OK. I find myself sorry I used up my lifetime supply of public F-words on Steve Mosher. Go climb a tree, jerks. You want Lysenkoism, how about this episode from the Bush Administration. #%$#%^$#!!!
Then there are the signatories. A few of the affiliations are impressive, but I think you will find that most of those are associated with emeriti. And some are just completely irrelevant to climate. An engineer, a business-school type (who has long since made a fool of himself on this issue), an astronaut.
Planet3.0 does not intend to give the more absurd denialists more space than they deserve, but when they manage a piece in the Wall Street Journal, it’s worth sitting up and taking note of how far we have fallen.
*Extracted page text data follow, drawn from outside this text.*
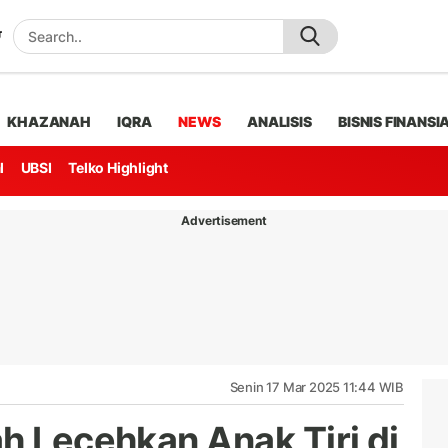
KHAZANAH
IQRA
NEWS
ANALISIS
BISNIS FINANSI
l
UBSI
Telko Highlight
Advertisement
Senin 17 Mar 2025 11:44 WIB
h Lecehkan Anak Tiri di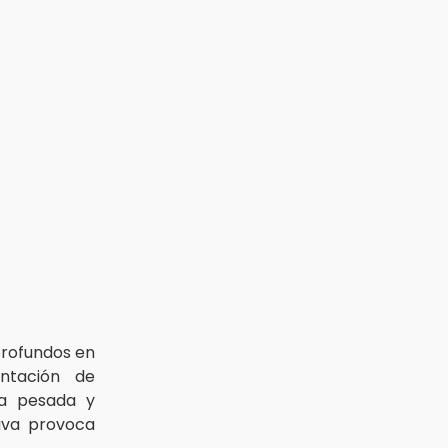
rofundos en
entación de
ia pesada y
ava provoca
As is common regarding this and other matters, the WSJ op-ed page gives space to arguments that are egregiously irresponsible. What is most striking about this piece is not its irresponsibility. We have come to expect that.
What is striking is how much viciousness and palpable malice are expressed, and how they are complemented with utter intellectual incoherence. The deniers are reduced to what amounts to essentially senile paranoid blithering, and the leading paper of the financial sector gives them the imprimatur of a featured slot for it.
This obviously doesn’t carry much weight for those informed in the matter who may read it carefully, but newspapers are largely designed for people’s cursory attention. The casual reader will see an impressive list of signatories and some extreme accusations. Of course, some of the casual readers of the Wall Street Journal tend to be influential.
There’s a lot of talk of how much damage a few notorious oil billionaires have been doing, but if history needs a villain-in-chief for this sorry episode in history, it is just as likely to be Rupert Murdoch.